In one approach described herein, at least some of the above issues may be addressed by a device for estimating the loading state of a NOX storage catalytic converter, comprising: a module for determining the oxygen concentration difference between an oxygen concentration present in the exhaust gas upstream of the NOX storage catalytic converter and an oxygen concentration present in the exhaust gas downstream of the NOX storage catalytic converter, and a controller for estimating the loading state of the NOX storage catalytic converter on the basis of said oxygen concentration difference.
By determining the loading state of the NOX storage catalytic converter directly based on the oxygen concentration difference between an oxygen concentration which is present in the exhaust gas upstream of the NOX storage catalytic converter and an oxygen concentration which is present in the exhaust gas downstream of the NOX storage catalytic converter, the expenditure for actuating, heating, and for processing and evaluating the signals for two separate sensors which measure absolute oxygen concentration at different locations may be condensed to a single module. In this way, a significant reduction in the technical expenditure and associated costs may be obtained.
In addition, the estimation of the loading state of the NOX storage catalytic converter directly on the basis of the oxygen concentration difference has measurement-related advantages as a result of the significant reduction in the absolute measuring error which can be obtained in the case of a difference measurement in comparison to an absolute value determinations. In this way, the accuracy of the determination of the loading state of the NOX storage catalytic converter may be improved.

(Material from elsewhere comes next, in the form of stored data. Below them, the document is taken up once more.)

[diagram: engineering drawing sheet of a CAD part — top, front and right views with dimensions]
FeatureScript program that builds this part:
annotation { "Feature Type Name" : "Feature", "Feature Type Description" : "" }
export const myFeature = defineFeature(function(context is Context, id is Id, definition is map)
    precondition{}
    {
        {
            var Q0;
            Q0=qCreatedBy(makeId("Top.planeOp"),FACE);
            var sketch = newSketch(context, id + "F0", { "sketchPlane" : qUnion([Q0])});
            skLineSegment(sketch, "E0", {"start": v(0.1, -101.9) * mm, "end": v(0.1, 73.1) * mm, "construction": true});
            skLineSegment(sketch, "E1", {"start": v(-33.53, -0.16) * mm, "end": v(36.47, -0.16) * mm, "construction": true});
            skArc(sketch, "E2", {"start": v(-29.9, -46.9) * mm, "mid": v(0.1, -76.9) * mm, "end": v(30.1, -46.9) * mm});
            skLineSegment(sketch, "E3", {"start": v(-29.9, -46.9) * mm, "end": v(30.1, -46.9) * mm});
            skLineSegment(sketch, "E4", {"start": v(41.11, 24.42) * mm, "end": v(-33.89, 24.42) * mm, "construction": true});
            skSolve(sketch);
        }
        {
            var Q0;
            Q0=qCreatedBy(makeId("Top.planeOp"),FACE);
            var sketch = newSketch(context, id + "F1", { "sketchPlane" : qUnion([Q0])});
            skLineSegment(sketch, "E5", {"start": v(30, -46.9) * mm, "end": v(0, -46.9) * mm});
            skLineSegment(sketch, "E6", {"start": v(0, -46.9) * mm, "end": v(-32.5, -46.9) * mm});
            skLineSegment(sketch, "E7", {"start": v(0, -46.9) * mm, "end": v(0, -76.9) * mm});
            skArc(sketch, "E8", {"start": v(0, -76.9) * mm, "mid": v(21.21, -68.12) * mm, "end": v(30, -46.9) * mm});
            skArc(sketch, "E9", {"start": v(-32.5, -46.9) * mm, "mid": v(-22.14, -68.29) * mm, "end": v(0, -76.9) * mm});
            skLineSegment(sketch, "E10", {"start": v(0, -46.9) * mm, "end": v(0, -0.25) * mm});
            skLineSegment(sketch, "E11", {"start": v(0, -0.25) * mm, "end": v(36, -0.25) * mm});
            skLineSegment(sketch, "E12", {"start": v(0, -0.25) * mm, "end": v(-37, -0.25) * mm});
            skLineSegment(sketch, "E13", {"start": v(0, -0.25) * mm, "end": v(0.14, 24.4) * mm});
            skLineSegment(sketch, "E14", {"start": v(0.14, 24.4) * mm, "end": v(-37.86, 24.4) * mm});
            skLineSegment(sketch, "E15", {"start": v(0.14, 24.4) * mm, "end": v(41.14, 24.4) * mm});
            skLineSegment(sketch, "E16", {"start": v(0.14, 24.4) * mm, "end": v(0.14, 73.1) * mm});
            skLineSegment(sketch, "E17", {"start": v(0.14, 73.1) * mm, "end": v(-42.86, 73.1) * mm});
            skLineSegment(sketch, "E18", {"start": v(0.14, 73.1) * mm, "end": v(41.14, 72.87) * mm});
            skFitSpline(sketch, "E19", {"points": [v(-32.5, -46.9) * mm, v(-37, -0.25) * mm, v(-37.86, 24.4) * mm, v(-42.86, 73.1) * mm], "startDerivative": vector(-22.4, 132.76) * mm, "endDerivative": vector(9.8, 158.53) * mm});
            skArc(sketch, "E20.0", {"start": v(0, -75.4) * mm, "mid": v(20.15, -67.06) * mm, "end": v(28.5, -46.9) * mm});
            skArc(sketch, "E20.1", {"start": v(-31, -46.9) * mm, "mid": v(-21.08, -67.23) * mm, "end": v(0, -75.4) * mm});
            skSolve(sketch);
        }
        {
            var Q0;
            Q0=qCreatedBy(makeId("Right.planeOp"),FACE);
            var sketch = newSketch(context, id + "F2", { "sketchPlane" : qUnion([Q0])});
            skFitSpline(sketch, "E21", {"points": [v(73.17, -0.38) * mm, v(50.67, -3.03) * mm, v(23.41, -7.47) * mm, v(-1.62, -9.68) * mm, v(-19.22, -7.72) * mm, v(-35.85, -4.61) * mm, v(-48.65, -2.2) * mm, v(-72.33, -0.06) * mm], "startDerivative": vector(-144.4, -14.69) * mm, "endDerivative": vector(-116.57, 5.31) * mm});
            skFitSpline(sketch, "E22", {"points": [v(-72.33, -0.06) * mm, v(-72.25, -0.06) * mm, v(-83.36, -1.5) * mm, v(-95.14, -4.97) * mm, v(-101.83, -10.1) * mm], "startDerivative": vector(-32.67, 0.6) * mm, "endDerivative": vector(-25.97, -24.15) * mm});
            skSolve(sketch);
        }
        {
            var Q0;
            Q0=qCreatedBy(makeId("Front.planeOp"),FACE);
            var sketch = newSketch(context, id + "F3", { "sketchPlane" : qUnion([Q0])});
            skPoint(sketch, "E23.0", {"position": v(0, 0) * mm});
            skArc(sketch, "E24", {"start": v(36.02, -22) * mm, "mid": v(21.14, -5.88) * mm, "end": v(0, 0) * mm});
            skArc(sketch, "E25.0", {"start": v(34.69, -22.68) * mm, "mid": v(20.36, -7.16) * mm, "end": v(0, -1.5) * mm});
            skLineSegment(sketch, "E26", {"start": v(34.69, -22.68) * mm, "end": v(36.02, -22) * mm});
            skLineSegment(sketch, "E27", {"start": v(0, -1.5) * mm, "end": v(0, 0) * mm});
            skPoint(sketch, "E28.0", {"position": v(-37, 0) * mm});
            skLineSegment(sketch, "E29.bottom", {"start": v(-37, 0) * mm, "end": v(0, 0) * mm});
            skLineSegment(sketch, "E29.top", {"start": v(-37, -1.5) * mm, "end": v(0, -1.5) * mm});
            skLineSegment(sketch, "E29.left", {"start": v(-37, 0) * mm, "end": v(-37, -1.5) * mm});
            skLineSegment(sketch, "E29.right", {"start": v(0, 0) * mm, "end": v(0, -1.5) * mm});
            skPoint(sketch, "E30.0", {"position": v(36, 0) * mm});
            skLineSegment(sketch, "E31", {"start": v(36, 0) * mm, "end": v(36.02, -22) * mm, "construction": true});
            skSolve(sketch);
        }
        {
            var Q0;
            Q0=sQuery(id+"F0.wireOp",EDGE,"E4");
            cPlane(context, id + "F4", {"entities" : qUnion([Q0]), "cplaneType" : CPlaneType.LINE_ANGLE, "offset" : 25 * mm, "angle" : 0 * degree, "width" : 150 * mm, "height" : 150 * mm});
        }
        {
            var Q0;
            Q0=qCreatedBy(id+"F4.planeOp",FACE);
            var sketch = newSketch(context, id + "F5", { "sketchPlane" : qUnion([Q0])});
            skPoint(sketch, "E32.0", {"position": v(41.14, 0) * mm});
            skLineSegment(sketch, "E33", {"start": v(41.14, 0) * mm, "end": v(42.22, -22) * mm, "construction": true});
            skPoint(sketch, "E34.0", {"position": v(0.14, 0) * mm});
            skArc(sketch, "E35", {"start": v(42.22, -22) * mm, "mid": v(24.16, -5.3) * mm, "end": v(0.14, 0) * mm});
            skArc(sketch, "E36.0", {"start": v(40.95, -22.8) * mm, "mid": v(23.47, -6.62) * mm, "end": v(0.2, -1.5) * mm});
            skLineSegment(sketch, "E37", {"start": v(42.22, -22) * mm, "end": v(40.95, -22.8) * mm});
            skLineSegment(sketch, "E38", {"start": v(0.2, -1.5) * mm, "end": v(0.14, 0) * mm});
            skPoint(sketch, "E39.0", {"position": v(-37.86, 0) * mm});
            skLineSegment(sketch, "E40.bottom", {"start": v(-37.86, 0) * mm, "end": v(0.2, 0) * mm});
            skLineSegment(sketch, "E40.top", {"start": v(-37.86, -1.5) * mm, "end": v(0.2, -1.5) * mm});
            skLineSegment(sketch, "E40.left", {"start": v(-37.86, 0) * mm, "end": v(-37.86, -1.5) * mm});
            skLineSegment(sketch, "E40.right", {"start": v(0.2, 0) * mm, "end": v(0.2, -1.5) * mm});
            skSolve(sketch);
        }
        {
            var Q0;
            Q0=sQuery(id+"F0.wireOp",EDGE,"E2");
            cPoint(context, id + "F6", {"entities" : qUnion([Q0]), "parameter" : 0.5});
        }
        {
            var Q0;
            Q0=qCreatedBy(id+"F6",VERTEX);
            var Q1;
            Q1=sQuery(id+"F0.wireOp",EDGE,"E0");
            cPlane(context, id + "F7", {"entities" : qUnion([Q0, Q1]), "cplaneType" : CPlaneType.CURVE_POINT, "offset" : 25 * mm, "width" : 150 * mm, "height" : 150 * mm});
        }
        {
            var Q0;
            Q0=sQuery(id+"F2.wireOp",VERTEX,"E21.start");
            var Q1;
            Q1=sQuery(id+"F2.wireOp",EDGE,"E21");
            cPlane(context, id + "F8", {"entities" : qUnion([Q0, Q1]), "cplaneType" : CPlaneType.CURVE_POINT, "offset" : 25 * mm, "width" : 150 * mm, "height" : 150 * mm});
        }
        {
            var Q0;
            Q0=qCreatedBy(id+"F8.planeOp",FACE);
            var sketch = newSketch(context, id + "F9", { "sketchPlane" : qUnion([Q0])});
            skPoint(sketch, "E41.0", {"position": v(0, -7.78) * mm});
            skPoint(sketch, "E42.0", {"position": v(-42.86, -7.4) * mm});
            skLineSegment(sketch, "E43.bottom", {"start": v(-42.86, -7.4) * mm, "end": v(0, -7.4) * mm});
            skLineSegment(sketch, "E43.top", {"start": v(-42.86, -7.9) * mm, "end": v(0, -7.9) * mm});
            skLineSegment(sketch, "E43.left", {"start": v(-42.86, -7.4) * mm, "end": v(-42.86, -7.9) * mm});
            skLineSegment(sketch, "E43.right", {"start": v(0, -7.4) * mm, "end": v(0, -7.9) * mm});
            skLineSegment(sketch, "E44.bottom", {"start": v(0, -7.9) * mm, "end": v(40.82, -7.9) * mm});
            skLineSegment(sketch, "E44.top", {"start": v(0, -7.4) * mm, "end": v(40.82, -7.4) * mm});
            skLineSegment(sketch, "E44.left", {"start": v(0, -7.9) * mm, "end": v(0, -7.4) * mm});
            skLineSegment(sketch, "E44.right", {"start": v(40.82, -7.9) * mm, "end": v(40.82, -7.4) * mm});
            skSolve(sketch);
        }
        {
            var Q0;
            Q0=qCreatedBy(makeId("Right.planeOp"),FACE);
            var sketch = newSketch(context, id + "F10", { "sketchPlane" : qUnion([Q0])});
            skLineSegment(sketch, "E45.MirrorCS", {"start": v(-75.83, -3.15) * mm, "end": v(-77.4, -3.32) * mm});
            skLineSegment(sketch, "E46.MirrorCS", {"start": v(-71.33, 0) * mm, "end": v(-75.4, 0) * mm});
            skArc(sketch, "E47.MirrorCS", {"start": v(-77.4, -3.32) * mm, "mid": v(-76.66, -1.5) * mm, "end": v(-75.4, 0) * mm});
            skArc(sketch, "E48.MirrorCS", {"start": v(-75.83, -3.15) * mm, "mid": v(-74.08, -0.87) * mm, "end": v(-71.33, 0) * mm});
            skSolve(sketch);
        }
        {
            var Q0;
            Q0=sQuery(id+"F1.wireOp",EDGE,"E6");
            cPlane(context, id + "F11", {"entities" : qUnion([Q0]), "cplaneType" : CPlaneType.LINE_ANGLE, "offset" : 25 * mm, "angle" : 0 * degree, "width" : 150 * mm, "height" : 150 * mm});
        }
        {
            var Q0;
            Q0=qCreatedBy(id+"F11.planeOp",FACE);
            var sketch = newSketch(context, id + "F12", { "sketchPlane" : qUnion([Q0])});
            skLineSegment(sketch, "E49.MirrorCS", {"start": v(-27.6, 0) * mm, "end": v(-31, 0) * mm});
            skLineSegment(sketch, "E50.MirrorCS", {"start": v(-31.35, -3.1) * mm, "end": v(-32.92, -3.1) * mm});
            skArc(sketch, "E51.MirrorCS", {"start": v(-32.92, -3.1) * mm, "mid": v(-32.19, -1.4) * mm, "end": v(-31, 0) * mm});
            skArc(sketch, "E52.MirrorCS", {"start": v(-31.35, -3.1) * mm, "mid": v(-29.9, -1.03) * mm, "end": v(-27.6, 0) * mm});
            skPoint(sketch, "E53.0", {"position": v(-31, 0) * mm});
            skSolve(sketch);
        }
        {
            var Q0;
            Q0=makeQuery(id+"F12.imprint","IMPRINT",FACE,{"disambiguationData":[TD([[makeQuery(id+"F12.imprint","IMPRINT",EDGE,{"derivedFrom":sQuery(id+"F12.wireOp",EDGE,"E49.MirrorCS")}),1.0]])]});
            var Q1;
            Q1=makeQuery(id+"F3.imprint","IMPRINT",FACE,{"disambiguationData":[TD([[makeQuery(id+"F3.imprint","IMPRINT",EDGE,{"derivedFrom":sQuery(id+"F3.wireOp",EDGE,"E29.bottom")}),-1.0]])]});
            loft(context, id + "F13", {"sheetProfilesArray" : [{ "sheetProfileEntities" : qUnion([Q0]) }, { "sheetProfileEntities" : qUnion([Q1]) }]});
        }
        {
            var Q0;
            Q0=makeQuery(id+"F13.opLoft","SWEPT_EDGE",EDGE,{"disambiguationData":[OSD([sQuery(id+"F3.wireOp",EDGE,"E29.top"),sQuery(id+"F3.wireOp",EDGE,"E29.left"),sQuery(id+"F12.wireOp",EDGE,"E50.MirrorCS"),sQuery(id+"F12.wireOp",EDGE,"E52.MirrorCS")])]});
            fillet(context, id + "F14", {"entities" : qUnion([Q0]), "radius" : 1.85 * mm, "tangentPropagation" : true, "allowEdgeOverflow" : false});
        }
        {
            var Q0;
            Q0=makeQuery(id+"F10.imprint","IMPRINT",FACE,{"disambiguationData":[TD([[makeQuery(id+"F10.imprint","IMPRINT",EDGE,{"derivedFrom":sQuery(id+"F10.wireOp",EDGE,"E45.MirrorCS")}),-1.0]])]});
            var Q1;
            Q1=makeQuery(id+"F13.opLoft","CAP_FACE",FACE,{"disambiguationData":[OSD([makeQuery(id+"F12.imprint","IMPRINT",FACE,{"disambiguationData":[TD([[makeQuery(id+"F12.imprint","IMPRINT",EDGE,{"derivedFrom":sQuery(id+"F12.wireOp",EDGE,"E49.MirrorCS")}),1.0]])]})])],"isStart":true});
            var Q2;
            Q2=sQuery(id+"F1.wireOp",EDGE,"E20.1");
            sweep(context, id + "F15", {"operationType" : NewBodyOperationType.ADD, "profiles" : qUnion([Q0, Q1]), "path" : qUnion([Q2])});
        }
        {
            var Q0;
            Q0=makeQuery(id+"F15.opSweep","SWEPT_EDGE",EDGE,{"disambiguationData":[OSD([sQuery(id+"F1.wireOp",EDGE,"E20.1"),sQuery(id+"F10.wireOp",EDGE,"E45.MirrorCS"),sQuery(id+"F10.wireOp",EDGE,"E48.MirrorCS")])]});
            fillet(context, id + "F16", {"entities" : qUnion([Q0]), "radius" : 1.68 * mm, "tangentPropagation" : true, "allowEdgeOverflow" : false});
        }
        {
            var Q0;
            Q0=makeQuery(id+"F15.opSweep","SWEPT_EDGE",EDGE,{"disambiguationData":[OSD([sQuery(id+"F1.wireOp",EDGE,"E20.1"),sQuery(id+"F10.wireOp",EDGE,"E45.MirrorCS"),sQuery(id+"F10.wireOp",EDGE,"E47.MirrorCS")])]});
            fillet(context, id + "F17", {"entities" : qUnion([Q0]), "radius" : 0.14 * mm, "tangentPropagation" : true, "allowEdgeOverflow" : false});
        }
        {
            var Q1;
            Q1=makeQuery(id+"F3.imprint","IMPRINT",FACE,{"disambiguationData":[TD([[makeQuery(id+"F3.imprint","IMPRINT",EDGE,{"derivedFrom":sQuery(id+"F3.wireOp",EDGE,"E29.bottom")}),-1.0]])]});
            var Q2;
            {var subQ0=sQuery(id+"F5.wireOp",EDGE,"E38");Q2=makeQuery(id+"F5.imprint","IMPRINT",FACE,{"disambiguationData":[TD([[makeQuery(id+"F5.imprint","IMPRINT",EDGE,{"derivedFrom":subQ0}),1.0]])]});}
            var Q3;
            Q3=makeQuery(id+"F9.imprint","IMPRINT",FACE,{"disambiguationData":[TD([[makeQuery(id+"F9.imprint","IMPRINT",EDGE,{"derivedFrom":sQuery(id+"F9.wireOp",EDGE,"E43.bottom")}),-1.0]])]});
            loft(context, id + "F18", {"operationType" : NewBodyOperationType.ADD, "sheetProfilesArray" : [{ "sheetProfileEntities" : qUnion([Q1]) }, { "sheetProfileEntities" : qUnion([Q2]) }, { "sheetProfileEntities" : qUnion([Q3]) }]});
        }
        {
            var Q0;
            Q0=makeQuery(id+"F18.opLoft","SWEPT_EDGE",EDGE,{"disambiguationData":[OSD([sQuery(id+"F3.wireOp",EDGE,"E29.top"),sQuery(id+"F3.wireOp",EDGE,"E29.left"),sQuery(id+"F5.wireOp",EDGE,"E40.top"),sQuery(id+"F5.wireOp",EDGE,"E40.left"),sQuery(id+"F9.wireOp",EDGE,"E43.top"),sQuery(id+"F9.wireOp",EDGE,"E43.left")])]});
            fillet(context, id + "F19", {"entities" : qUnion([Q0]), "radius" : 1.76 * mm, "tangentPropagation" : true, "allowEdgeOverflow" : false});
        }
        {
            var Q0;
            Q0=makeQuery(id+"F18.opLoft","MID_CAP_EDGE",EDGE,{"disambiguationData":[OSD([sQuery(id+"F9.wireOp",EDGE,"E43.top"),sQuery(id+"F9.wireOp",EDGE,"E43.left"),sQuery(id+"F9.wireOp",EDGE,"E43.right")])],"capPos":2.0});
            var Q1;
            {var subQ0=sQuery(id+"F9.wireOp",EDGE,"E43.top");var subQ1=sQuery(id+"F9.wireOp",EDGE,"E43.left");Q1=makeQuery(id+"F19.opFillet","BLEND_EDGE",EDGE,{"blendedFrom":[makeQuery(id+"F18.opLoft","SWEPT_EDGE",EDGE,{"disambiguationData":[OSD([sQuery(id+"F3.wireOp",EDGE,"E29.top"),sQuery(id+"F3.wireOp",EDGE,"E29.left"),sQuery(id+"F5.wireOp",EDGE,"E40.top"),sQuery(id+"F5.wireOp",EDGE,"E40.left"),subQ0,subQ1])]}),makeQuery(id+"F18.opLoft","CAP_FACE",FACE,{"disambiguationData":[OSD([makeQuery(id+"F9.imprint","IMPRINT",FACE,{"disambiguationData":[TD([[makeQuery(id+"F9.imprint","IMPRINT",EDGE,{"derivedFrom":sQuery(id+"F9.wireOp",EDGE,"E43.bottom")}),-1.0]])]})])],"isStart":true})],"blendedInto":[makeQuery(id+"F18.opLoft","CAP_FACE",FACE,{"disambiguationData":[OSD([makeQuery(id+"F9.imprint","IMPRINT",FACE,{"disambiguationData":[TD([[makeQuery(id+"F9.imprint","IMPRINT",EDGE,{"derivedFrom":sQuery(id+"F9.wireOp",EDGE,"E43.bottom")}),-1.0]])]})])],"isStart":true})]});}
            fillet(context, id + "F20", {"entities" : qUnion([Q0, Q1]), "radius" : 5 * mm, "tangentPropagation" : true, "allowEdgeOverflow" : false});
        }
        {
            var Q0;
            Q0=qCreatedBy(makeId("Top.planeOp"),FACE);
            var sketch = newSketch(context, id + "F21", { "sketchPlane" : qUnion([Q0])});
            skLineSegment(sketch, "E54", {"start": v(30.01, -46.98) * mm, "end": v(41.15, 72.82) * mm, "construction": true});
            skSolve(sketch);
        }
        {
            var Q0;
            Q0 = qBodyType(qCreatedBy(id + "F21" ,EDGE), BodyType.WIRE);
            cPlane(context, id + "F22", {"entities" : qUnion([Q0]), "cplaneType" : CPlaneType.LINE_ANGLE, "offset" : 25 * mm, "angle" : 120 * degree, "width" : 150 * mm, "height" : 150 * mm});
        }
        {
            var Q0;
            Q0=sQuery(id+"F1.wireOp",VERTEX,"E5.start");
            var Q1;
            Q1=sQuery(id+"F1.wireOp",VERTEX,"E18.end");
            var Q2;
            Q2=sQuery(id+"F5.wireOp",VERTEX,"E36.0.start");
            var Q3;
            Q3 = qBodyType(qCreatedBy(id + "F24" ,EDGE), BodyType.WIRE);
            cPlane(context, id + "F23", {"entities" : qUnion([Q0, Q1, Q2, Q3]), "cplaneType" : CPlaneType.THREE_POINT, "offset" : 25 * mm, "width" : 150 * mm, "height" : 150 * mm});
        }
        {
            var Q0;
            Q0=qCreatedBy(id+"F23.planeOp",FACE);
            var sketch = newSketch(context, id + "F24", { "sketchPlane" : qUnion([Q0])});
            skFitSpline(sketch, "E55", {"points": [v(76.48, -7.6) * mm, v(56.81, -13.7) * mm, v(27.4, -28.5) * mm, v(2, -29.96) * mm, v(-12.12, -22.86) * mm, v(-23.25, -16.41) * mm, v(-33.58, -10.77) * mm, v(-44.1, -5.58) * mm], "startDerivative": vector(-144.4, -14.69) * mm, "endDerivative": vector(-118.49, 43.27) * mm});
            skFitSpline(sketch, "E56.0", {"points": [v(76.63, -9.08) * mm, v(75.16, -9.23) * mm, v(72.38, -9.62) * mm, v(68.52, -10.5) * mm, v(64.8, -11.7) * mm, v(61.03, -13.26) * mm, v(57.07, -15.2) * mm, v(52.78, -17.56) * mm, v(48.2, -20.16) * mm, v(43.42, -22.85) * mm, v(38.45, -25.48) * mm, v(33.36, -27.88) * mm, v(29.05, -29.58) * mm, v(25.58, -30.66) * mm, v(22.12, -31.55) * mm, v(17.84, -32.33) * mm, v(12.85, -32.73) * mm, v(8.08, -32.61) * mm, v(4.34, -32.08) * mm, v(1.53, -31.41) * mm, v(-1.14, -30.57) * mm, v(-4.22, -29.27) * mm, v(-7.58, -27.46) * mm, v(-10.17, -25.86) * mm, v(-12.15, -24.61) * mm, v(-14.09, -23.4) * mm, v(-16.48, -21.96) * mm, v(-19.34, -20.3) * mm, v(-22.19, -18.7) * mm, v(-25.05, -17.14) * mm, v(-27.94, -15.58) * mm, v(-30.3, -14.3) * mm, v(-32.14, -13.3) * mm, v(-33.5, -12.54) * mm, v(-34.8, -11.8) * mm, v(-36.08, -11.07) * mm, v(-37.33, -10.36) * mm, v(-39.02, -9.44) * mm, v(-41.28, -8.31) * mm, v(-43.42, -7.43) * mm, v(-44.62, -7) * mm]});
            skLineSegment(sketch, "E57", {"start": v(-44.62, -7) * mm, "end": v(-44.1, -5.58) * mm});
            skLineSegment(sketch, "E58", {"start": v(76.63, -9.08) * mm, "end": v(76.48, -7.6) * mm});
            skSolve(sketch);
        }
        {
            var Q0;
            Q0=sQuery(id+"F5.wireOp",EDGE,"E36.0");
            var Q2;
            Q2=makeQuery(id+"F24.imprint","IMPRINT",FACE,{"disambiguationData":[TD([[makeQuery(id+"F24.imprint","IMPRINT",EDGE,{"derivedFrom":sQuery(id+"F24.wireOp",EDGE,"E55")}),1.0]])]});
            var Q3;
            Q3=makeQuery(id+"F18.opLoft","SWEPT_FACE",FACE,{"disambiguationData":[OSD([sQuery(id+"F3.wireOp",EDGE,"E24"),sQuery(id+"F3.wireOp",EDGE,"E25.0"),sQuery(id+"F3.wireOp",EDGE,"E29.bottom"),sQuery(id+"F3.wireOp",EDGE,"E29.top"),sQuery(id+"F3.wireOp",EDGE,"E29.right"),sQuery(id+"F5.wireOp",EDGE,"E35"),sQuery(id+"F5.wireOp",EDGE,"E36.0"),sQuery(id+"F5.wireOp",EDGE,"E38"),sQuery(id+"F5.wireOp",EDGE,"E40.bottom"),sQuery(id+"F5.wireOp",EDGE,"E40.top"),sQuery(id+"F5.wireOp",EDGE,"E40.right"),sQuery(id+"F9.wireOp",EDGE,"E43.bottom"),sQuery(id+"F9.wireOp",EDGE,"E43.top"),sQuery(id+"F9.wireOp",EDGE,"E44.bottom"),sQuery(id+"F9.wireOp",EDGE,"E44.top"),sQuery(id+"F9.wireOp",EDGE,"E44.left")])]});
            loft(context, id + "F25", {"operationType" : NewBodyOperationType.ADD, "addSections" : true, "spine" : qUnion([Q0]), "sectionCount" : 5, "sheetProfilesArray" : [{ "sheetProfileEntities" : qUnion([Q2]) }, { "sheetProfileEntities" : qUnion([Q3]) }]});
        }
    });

Further, the present application also contemplates a system for an engine, comprising: a unitary sensor communicating with exhaust gas at at least a first and second position in an exhaust of the engine, the sensor responsive to gas concentrations of the first and second positions; and a controller for adjusting engine operation responsive to the unitary sensor. The controller may adjust fuel injection, air-fuel ratio, estimation of catalyst NOx and/or oxygen loading, diagnostics, etc. The gas concentrations may include NOx, oxygen, etc. Also, the first and second positions may be upstream and downstream of an emission control device, respectively. Alternatively, the first and second positions may be in two separate exhaust conduits coupled to separate engine banks. Still other positions may also be used.